*The task:*
Skip the pictures. Retype exactly, and only, the lines between the line holding "4. A goal of" and the last line below, inclusive.
(Given data Opens)
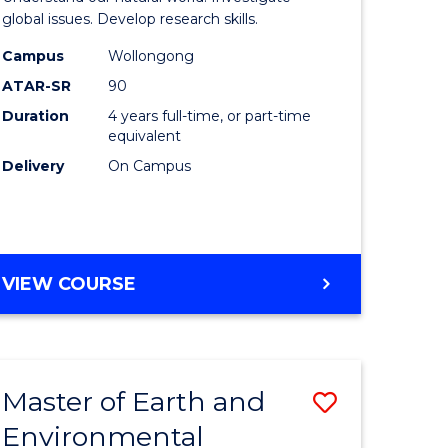
ce
(Honours
global issues. Develop research skills.
urs)
(Dean's
Campus
Wollongong
ATAR-SR
90
Scholar)
Duration
4 years full-time, or part-time
e
-
equivalent
ites
SMAH
Delivery
On Campus
to
Course
Favourite
BACHELOR
VIEW COURSE
OF
SCIENCE
(HONOURS)
(DEAN'S
Master of Earth and
Save
SCHOLAR)
-
Environmental
lor
Master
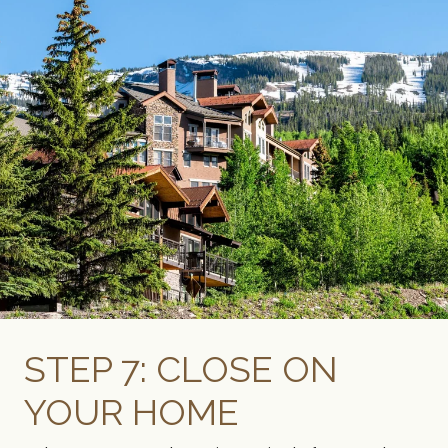
STEP 7: CLOSE ON
YOUR HOME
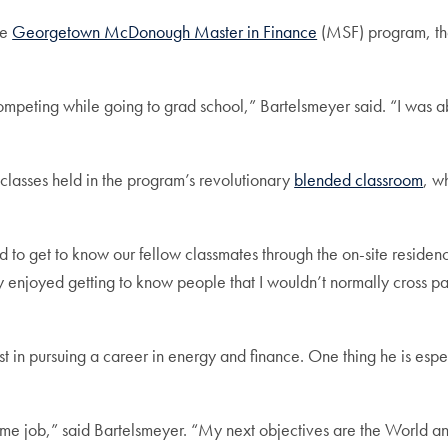
he
Georgetown McDonough Master in Finance
(MSF) program, the
mpeting while going to grad school,” Bartelsmeyer said. “I was ab
lasses held in the program’s revolutionary
blended classroom
, w
 to get to know our fellow classmates through the on-site residenc
ly enjoyed getting to know people that I wouldn’t normally cross pa
t in pursuing a career in energy and finance. One thing he is esp
ll-time job,” said Bartelsmeyer. “My next objectives are the Worl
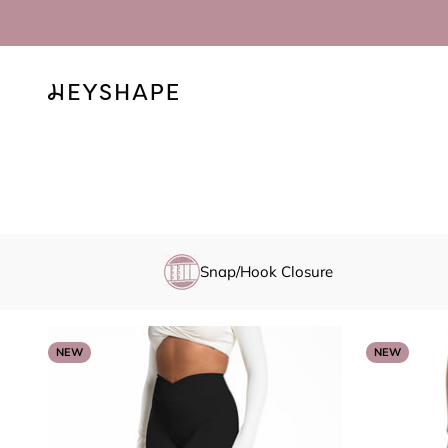
Skip to content
HEYSHAPE
Snap/Hook Closure
NEW
NEW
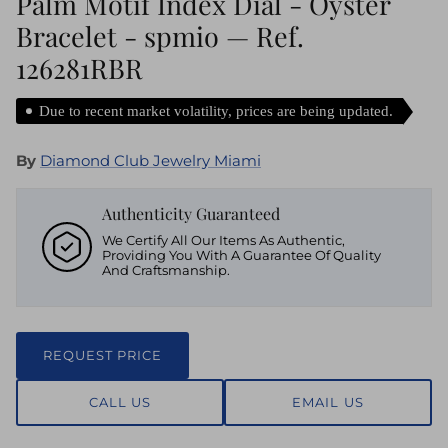
Palm Motif Index Dial - Oyster
Bracelet - spmio — Ref.
126281RBR
Due to recent market volatility, prices are being updated.
By
Diamond Club Jewelry Miami
Authenticity Guaranteed
We Certify All Our Items As Authentic,
Providing You With A Guarantee Of Quality
And Craftsmanship.
REQUEST PRICE
CALL US
EMAIL US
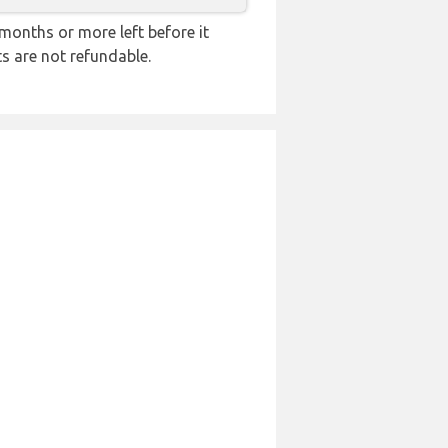
months or more left before it
ts are not refundable.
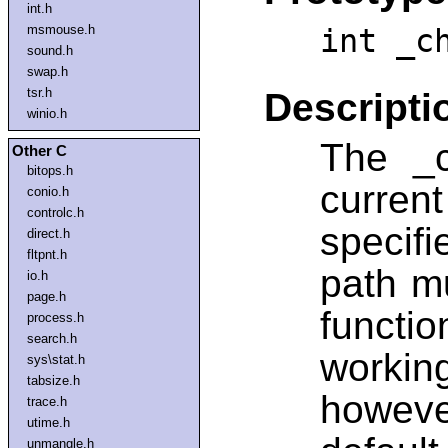
int.h
msmouse.h
int _c
sound.h
swap.h
tsr.h
Descripti
winio.h
The _c
Other C
bitops.h
curre
conio.h
controlc.h
specif
direct.h
fltpnt.h
path mu
io.h
page.h
functi
process.h
search.h
workin
sys\stat.h
tabsize.h
howev
trace.h
utime.h
unmangle.h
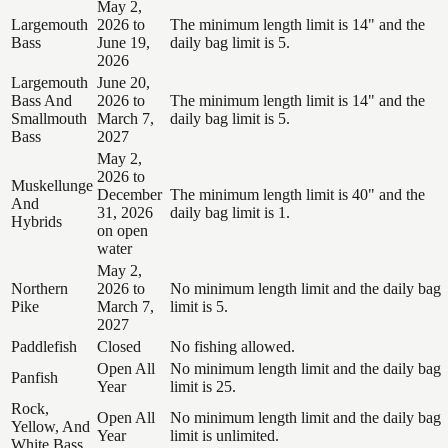
May 2,
Largemouth
2026 to
The minimum length limit is 14" and the
Bass
June 19,
daily bag limit is 5.
2026
Largemouth
June 20,
Bass And
2026 to
The minimum length limit is 14" and the
Smallmouth
March 7,
daily bag limit is 5.
Bass
2027
May 2,
2026 to
Muskellunge
December
The minimum length limit is 40" and the
And
31, 2026
daily bag limit is 1.
Hybrids
on open
water
May 2,
Northern
2026 to
No minimum length limit and the daily bag
Pike
March 7,
limit is 5.
2027
Paddlefish
Closed
No fishing allowed.
Open All
No minimum length limit and the daily bag
Panfish
Year
limit is 25.
Rock,
Open All
No minimum length limit and the daily bag
Yellow, And
Year
limit is unlimited.
White Bass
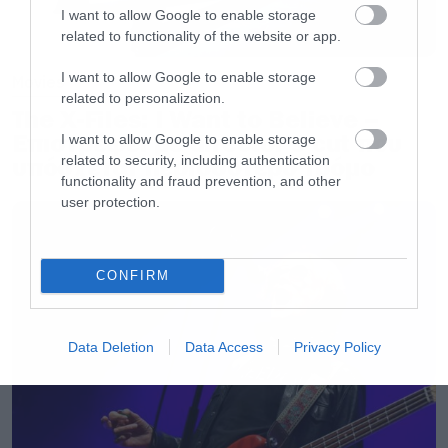
I want to allow Google to enable storage
related to functionality of the website or app.
I want to allow Google to enable storage
Movies
related to personalization.
The X-Files: I Want to Believe –
Επιστρέφει με director’s cut που
I want to allow Google to enable storage
related to security, including authentication
υπόσχεται περισσότερο τρόμο
functionality and fraud prevention, and other
user protection.
CONFIRM
Data Deletion
Data Access
Privacy Policy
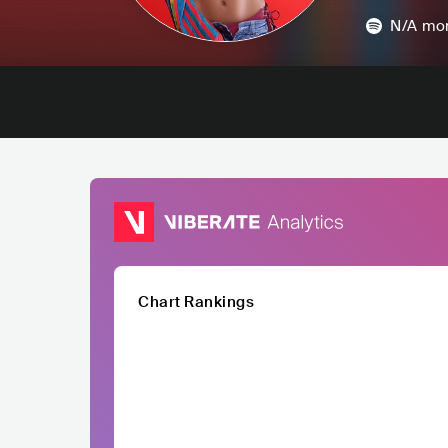
N/A
mon
Chart Rankings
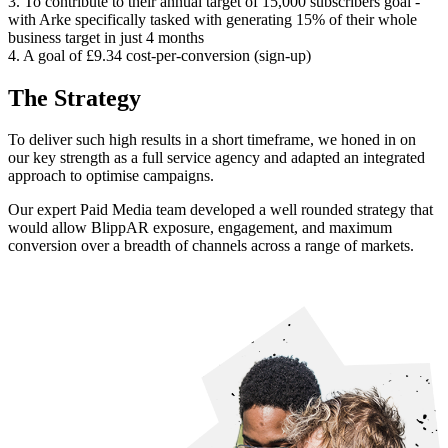
3. To contribute to their annual target of 15,000 subscribers goal -
with Arke specifically tasked with generating 15% of their whole
business target in just 4 months
4. A goal of £9.34 cost-per-conversion (sign-up)
The Strategy
To deliver such high results in a short timeframe, we honed in on
our key strength as a full service agency and adapted an integrated
approach to optimise campaigns.
Our expert Paid Media team developed a well rounded strategy that
would allow BlippAR exposure, engagement, and maximum
conversion over a breadth of channels across a range of markets.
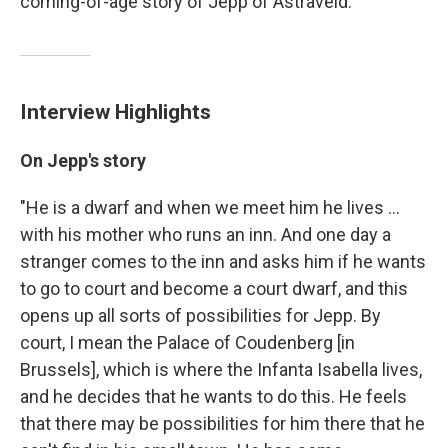
coming-of-age story of Jepp of Astraveld.
Interview Highlights
On Jepp's story
"He is a dwarf and when we meet him he lives ...
with his mother who runs an inn. And one day a
stranger comes to the inn and asks him if he wants
to go to court and become a court dwarf, and this
opens up all sorts of possibilities for Jepp. By
court, I mean the Palace of Coudenberg [in
Brussels], which is where the Infanta Isabella lives,
and he decides that he wants to do this. He feels
that there may be possibilities for him there that he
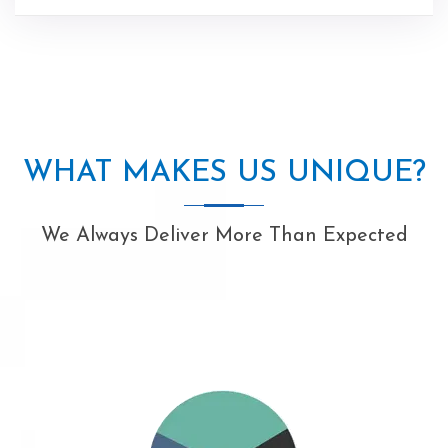
WHAT MAKES US UNIQUE?
We Always Deliver More Than Expected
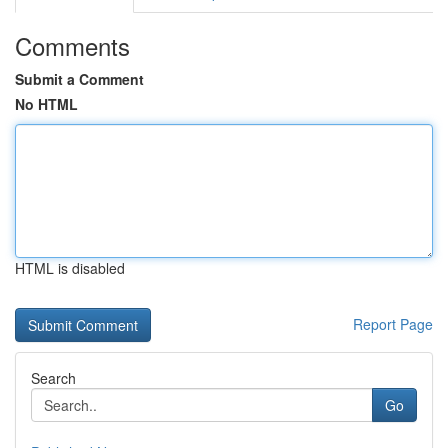
Comments
Submit a Comment
No HTML
HTML is disabled
Report Page
Search
Go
(Given data Closes)
*Solution:*
4. A goal of £9.34 cost-per-conversion (sign-up)
The Strategy
To deliver such high results in a short timeframe, we honed in on
our key strength as a full service agency and adapted an integrated
approach to optimise campaigns.
Our expert Paid Media team developed a well rounded strategy that
would allow BlippAR exposure, engagement, and maximum
conversion over a breadth of channels across a range of markets.
coming-of-age story of Jepp of Astraveld.
Interview Highlights
On Jepp's story
"He is a dwarf and when we meet him he lives ...
with his mother who runs an inn. And one day a
stranger comes to the inn and asks him if he wants
to go to court and become a court dwarf, and this
opens up all sorts of possibilities for Jepp. By
court, I mean the Palace of Coudenberg [in
Brussels], which is where the Infanta Isabella lives,
and he decides that he wants to do this. He feels
that there may be possibilities for him there that he
WHAT MAKES US UNIQUE?
We Always Deliver More Than Expected
Comments
Submit a Comment
No HTML
HTML is disabled
Report Page
Search
Go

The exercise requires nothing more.